:: What you are asked to do ::
What is needed is an exact repeat of the entries, with no pictures in it.

Dataset entries
══════════

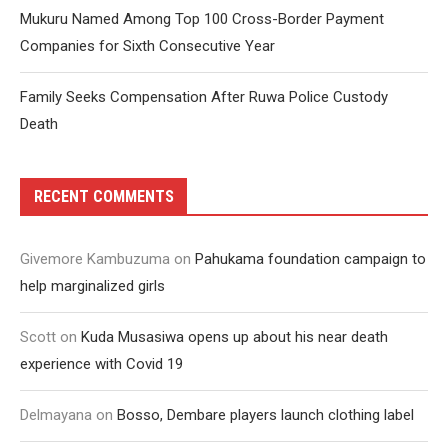
Mukuru Named Among Top 100 Cross-Border Payment
Companies for Sixth Consecutive Year
Family Seeks Compensation After Ruwa Police Custody
Death
RECENT COMMENTS
Givemore Kambuzuma
on
Pahukama foundation campaign to
help marginalized girls
Scott
on
Kuda Musasiwa opens up about his near death
experience with Covid 19
Delmayana
on
Bosso, Dembare players launch clothing label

══════════

:: Task solution ::
Mukuru Named Among Top 100 Cross-Border Payment
Companies for Sixth Consecutive Year
Family Seeks Compensation After Ruwa Police Custody
Death
RECENT COMMENTS
Givemore Kambuzuma
on
Pahukama foundation campaign to
help marginalized girls
Scott
on
Kuda Musasiwa opens up about his near death
experience with Covid 19
Delmayana
on
Bosso, Dembare players launch clothing label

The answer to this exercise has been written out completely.